INSTRUCTIONS TO FOLLOW = Edit the listing below so that each "Document page" becomes "Rendered page", and leave everything else as it is.

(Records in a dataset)
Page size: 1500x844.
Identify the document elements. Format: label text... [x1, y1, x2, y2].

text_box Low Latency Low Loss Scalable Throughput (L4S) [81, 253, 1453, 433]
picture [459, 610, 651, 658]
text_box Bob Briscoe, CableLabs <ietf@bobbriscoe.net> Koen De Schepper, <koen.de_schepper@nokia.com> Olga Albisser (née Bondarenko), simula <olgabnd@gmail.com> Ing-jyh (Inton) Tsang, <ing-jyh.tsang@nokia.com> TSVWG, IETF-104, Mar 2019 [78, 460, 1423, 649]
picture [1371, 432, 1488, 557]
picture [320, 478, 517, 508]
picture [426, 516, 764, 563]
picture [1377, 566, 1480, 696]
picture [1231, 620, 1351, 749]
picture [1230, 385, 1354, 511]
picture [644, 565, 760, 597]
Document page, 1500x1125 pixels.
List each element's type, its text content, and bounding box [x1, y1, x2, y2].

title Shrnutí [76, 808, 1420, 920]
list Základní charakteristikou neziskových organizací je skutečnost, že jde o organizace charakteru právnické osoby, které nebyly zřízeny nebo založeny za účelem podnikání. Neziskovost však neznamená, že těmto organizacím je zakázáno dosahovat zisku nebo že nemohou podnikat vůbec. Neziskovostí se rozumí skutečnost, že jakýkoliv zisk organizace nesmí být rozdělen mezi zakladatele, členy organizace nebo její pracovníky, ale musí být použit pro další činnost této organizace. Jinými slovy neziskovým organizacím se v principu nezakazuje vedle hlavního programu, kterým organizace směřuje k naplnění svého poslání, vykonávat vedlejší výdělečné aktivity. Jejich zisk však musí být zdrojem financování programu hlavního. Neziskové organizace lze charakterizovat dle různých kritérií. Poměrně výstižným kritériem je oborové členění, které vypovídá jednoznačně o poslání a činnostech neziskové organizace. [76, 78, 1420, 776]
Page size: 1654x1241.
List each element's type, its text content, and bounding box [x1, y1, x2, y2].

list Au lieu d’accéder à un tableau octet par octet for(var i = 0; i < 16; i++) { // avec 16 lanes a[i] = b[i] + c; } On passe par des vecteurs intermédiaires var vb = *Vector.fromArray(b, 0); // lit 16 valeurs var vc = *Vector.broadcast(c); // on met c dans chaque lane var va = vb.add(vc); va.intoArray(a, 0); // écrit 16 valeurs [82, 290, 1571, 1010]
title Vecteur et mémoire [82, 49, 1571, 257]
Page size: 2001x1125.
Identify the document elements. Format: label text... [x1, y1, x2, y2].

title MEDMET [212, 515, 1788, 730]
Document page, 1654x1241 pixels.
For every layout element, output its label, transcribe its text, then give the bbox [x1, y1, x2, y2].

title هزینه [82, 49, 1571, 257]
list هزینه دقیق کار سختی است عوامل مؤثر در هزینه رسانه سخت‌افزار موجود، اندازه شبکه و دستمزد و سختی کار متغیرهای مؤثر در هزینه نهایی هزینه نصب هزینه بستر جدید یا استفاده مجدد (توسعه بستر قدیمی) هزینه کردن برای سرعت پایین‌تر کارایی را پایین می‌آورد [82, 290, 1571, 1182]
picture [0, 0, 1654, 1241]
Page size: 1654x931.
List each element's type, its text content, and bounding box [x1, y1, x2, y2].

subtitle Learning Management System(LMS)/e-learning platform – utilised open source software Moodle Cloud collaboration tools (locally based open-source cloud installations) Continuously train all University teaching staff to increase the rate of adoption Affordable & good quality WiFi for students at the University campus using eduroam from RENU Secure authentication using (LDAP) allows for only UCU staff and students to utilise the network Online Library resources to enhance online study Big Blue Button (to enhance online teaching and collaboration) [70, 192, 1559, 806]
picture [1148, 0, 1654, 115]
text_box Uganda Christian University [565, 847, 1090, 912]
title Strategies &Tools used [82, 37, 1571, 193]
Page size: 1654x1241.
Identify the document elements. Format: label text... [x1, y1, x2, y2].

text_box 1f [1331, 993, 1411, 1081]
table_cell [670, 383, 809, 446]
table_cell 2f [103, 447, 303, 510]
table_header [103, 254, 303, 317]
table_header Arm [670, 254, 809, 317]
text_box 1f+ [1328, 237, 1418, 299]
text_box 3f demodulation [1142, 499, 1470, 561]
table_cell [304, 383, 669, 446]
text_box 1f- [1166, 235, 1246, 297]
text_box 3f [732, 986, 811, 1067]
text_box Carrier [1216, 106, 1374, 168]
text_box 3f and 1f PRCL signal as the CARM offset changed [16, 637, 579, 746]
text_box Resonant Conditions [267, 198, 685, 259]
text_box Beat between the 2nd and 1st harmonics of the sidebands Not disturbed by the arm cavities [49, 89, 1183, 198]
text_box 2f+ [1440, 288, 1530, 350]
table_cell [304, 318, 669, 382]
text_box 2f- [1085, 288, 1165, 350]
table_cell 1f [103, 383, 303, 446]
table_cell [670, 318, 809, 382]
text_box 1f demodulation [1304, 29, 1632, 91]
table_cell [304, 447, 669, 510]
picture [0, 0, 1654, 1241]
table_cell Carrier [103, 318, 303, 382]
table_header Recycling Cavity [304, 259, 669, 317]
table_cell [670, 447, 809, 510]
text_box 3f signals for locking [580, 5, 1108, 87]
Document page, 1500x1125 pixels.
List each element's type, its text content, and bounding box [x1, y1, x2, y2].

RESULT BELOW =
Page size: 1500x844.
Identify the document elements. Format: label text... [x1, y1, x2, y2].

text_box Low Latency Low Loss Scalable Throughput (L4S) [81, 253, 1453, 433]
picture [459, 610, 651, 658]
text_box Bob Briscoe, CableLabs <ietf@bobbriscoe.net> Koen De Schepper, <koen.de_schepper@nokia.com> Olga Albisser (née Bondarenko), simula <olgabnd@gmail.com> Ing-jyh (Inton) Tsang, <ing-jyh.tsang@nokia.com> TSVWG, IETF-104, Mar 2019 [78, 460, 1423, 649]
picture [1371, 432, 1488, 557]
picture [320, 478, 517, 508]
picture [426, 516, 764, 563]
picture [1377, 566, 1480, 696]
picture [1231, 620, 1351, 749]
picture [1230, 385, 1354, 511]
picture [644, 565, 760, 597]
Rendered page, 1500x1125 pixels.
List each element's type, its text content, and bounding box [x1, y1, x2, y2].

title Shrnutí [76, 808, 1420, 920]
list Základní charakteristikou neziskových organizací je skutečnost, že jde o organizace charakteru právnické osoby, které nebyly zřízeny nebo založeny za účelem podnikání. Neziskovost však neznamená, že těmto organizacím je zakázáno dosahovat zisku nebo že nemohou podnikat vůbec. Neziskovostí se rozumí skutečnost, že jakýkoliv zisk organizace nesmí být rozdělen mezi zakladatele, členy organizace nebo její pracovníky, ale musí být použit pro další činnost této organizace. Jinými slovy neziskovým organizacím se v principu nezakazuje vedle hlavního programu, kterým organizace směřuje k naplnění svého poslání, vykonávat vedlejší výdělečné aktivity. Jejich zisk však musí být zdrojem financování programu hlavního. Neziskové organizace lze charakterizovat dle různých kritérií. Poměrně výstižným kritériem je oborové členění, které vypovídá jednoznačně o poslání a činnostech neziskové organizace. [76, 78, 1420, 776]
Page size: 1654x1241.
List each element's type, its text content, and bounding box [x1, y1, x2, y2].

list Au lieu d’accéder à un tableau octet par octet for(var i = 0; i < 16; i++) { // avec 16 lanes a[i] = b[i] + c; } On passe par des vecteurs intermédiaires var vb = *Vector.fromArray(b, 0); // lit 16 valeurs var vc = *Vector.broadcast(c); // on met c dans chaque lane var va = vb.add(vc); va.intoArray(a, 0); // écrit 16 valeurs [82, 290, 1571, 1010]
title Vecteur et mémoire [82, 49, 1571, 257]
Page size: 2001x1125.
Identify the document elements. Format: label text... [x1, y1, x2, y2].

title MEDMET [212, 515, 1788, 730]
Rendered page, 1654x1241 pixels.
For every layout element, output its label, transcribe its text, then give the bbox [x1, y1, x2, y2].

title هزینه [82, 49, 1571, 257]
list هزینه دقیق کار سختی است عوامل مؤثر در هزینه رسانه سخت‌افزار موجود، اندازه شبکه و دستمزد و سختی کار متغیرهای مؤثر در هزینه نهایی هزینه نصب هزینه بستر جدید یا استفاده مجدد (توسعه بستر قدیمی) هزینه کردن برای سرعت پایین‌تر کارایی را پایین می‌آورد [82, 290, 1571, 1182]
picture [0, 0, 1654, 1241]
Page size: 1654x931.
List each element's type, its text content, and bounding box [x1, y1, x2, y2].

subtitle Learning Management System(LMS)/e-learning platform – utilised open source software Moodle Cloud collaboration tools (locally based open-source cloud installations) Continuously train all University teaching staff to increase the rate of adoption Affordable & good quality WiFi for students at the University campus using eduroam from RENU Secure authentication using (LDAP) allows for only UCU staff and students to utilise the network Online Library resources to enhance online study Big Blue Button (to enhance online teaching and collaboration) [70, 192, 1559, 806]
picture [1148, 0, 1654, 115]
text_box Uganda Christian University [565, 847, 1090, 912]
title Strategies &Tools used [82, 37, 1571, 193]
Page size: 1654x1241.
Identify the document elements. Format: label text... [x1, y1, x2, y2].

text_box 1f [1331, 993, 1411, 1081]
table_cell [670, 383, 809, 446]
table_cell 2f [103, 447, 303, 510]
table_header [103, 254, 303, 317]
table_header Arm [670, 254, 809, 317]
text_box 1f+ [1328, 237, 1418, 299]
text_box 3f demodulation [1142, 499, 1470, 561]
table_cell [304, 383, 669, 446]
text_box 1f- [1166, 235, 1246, 297]
text_box 3f [732, 986, 811, 1067]
text_box Carrier [1216, 106, 1374, 168]
text_box 3f and 1f PRCL signal as the CARM offset changed [16, 637, 579, 746]
text_box Resonant Conditions [267, 198, 685, 259]
text_box Beat between the 2nd and 1st harmonics of the sidebands Not disturbed by the arm cavities [49, 89, 1183, 198]
text_box 2f+ [1440, 288, 1530, 350]
table_cell [304, 318, 669, 382]
text_box 2f- [1085, 288, 1165, 350]
table_cell 1f [103, 383, 303, 446]
table_cell [670, 318, 809, 382]
text_box 1f demodulation [1304, 29, 1632, 91]
table_cell [304, 447, 669, 510]
picture [0, 0, 1654, 1241]
table_cell Carrier [103, 318, 303, 382]
table_header Recycling Cavity [304, 259, 669, 317]
table_cell [670, 447, 809, 510]
text_box 3f signals for locking [580, 5, 1108, 87]
Rendered page, 1500x1125 pixels.
List each element's type, its text content, and bounding box [x1, y1, x2, y2].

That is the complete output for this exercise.